** Текст страницы **
================
». В любом случае, это было необычно, и спектакль перекочевал в Москву. Несмотря на то что партию Филиппа Ермолаев танцевал в очередь с Асафом Мессерером, ленинградец взял реванш – балет принес ему абсолютный успех. Мессерер – виртуознейший танцовщик, но он невысокого роста, а тут на сцену вышел гигант – молодой красавец с горящими глазами, необузданной энергией и ошеломительной техникой. В «Пламени Парижа» Ермолаев достиг высочайшего рубежа в своем творчестве. Па-де-де из этого спектакля, которое часто исполняется на балетных конкурсах, безусловно, несет на себе отпечаток его находок и откровений.
«Мне хотелось, – рассказывал Ермолаев, – создать внутренне насыщенный, углубленный образ вожака народных масс Филиппа. Я постарался использовать технологию классического танца в применении к создаваемому облику героя. Если до сих пор еще существует в балетном спектакле разрыв между абстрактностью вариаций классического танца, строившегося просто на красивых движениях и жестах, и пантомимными сценами, долженствующими осмыслить и спаять каким-то цельным содержанием эти отдельные эффектные танцы, то задача режиссера и актеров советского балета значительно сложнее и глубже. Мне хотелось создать единый целостный образ Филиппа, раскрыть танцевальными средствами идейную целеустремленность и динамичность героя спектакля». За исполнение партии Филиппа в балете «Пламя Парижа» Ермолаев был удостоен Сталинской премии первой степени в 1947 году, уже после травмы, о которой речь пойдет ниже.
================
** Суть задания **
Допишите текст о Ермолаеве и балете «Пламя Парижа», начав сразу после его последнего предложения.

** Показанный материал **
================
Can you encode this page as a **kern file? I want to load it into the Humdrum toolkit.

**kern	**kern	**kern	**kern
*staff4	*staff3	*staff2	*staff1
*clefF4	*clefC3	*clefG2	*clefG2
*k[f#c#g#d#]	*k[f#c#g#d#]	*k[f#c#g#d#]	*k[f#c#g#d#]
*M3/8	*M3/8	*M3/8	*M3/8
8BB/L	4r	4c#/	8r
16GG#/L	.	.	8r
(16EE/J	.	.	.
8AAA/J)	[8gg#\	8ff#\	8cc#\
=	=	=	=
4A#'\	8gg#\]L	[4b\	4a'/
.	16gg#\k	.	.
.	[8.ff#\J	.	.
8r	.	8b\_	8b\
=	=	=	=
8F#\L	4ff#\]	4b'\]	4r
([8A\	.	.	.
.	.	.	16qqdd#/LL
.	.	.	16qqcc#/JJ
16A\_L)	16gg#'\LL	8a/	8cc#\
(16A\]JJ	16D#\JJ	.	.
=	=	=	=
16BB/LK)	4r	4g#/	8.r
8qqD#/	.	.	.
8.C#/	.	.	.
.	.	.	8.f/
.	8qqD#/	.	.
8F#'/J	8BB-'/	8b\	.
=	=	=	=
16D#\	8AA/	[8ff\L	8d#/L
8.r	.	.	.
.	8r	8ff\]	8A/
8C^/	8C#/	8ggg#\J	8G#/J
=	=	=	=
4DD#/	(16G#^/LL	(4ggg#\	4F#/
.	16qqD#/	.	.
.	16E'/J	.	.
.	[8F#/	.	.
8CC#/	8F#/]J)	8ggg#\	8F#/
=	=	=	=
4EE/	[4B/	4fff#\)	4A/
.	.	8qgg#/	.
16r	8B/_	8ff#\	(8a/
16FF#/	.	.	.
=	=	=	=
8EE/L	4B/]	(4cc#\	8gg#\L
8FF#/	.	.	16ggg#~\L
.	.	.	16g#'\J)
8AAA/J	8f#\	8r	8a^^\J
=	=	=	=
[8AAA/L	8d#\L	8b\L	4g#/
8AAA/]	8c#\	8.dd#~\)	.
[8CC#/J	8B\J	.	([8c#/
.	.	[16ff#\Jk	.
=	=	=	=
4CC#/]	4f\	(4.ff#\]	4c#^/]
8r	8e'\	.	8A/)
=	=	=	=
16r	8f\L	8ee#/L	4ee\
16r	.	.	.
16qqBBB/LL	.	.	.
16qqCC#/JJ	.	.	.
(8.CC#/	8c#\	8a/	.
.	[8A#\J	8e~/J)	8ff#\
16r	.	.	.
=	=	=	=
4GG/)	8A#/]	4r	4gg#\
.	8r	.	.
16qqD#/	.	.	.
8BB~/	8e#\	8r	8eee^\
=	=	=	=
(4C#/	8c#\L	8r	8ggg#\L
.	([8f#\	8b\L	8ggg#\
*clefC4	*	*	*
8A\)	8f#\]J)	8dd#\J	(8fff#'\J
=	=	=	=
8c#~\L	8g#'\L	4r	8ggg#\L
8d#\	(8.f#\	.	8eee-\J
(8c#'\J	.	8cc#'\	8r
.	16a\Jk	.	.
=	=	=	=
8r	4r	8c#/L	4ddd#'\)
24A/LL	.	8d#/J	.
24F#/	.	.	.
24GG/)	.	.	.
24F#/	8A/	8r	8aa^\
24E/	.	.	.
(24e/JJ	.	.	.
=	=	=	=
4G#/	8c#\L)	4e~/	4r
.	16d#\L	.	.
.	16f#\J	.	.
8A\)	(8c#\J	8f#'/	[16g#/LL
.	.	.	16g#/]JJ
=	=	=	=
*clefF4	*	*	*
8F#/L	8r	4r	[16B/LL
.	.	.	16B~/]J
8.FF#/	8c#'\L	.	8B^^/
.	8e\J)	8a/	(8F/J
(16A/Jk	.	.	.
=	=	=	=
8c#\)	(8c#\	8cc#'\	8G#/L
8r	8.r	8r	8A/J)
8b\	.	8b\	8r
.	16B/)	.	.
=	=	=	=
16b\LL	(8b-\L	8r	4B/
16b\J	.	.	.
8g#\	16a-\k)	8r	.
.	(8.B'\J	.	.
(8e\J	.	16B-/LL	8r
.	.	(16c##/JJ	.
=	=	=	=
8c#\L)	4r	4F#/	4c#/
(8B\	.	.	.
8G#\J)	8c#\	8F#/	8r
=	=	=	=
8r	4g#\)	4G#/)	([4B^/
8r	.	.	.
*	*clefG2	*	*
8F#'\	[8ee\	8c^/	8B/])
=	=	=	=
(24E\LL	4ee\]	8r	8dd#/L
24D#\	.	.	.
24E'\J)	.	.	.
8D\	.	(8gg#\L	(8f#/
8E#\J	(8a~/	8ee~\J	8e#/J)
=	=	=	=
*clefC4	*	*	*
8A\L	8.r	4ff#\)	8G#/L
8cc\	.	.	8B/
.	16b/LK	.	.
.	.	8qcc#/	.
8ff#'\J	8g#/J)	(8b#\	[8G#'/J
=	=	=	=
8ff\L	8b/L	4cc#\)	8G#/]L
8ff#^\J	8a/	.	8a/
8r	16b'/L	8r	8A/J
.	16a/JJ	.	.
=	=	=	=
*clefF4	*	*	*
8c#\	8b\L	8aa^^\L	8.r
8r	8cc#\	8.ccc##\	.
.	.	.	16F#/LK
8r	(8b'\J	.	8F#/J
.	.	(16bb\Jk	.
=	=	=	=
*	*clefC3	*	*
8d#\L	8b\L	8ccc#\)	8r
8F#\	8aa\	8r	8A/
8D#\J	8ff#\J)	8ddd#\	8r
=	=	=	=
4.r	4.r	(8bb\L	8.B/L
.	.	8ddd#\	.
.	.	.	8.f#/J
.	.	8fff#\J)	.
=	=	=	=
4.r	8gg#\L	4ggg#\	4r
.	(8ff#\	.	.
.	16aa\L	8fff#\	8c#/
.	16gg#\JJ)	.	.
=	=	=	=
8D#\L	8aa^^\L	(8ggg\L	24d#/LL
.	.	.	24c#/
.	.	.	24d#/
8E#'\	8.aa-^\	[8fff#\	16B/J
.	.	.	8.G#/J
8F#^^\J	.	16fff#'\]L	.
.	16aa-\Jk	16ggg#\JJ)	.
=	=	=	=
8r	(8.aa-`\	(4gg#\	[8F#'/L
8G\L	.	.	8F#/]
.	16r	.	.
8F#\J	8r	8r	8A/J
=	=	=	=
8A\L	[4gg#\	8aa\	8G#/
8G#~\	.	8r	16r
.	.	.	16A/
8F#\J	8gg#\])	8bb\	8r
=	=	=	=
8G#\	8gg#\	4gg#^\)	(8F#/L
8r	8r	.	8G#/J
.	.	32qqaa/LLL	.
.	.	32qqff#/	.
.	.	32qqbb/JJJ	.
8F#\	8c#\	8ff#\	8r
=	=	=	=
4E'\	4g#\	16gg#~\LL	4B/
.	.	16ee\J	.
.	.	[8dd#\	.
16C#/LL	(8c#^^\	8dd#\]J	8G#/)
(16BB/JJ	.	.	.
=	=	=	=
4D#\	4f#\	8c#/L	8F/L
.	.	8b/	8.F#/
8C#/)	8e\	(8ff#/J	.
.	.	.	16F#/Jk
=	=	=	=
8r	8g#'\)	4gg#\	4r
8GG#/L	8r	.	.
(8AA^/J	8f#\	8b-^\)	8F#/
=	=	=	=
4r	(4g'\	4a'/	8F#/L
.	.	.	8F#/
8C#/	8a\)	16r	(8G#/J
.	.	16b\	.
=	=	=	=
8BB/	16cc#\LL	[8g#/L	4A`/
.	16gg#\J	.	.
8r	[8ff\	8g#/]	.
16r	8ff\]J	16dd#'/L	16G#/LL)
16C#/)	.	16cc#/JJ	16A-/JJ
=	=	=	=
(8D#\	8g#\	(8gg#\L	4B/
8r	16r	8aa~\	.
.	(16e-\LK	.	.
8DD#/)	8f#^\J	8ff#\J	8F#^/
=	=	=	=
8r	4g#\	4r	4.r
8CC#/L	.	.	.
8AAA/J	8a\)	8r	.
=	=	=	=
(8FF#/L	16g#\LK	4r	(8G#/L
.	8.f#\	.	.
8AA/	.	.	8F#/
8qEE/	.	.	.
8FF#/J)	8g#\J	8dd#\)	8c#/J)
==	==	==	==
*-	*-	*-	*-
================
** Результат задания **
В Большом театре Ермолаев танцевал много – «Лебединое озеро», «Жизель» (партии Альберта и лесничего Ганса), «Дон Кихот», «Три толстяка» в хореографии Игоря Моисеева (гимнаст Тибул).
Он исполнил партию классического танцовщика в балете «Светлый ручей», который оказался многострадальным. Поставленный в Ленинграде Федором Лопуховым, хорошо принятый, получивший громкую прессу, он переехал в Москву, но… не понравился Сталину. И вскоре спектакль был обруган и снят с репертуара.
В судьбе Алексея Ермолаева этот балет сыграл трагическую роль. Шел 1937 год, танцовщику было 27 лет. За плечами – всего половина звездной карьеры. Он полон сил и планов… Репрессии его не коснулись, как можно было бы подумать, – произошло другое: во время спектакля «Светлый ручей» Ермолаев зацепился за неплотно пригнанную на сцене рейку, и связки не выдержали – со сцены его унесли с раздробленным суставом голеностопа. Понял ли он сразу, что время его полетов жестоко и мгновенно прервалось? Это была трагедия.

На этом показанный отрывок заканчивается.